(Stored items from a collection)
.....

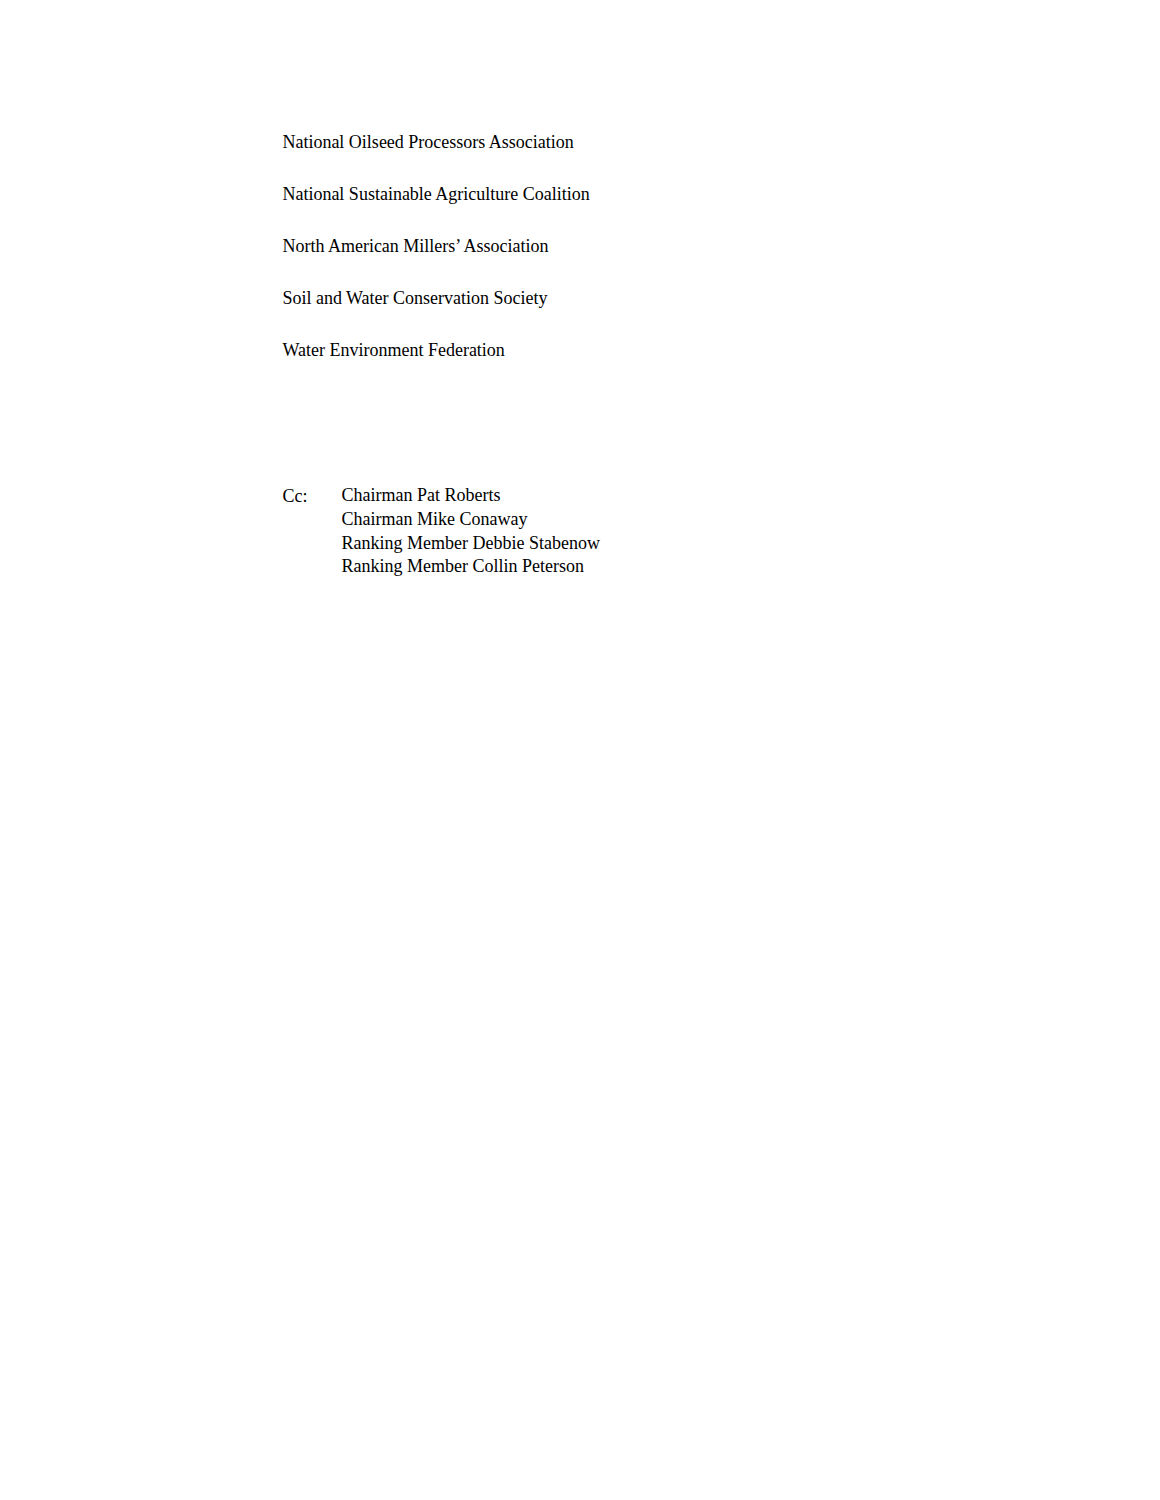National Oilseed Processors Association
National Sustainable Agriculture Coalition
North American Millers’ Association
Soil and Water Conservation Society
Water Environment Federation
Cc:
Chairman Pat Roberts
Chairman Mike Conaway
Ranking Member Debbie Stabenow
Ranking Member Collin Peterson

.....

Exercise requirements: Please report every line of the records above that contains the word "Chairman".

Output for this task:
Chairman Pat Roberts
Chairman Mike Conaway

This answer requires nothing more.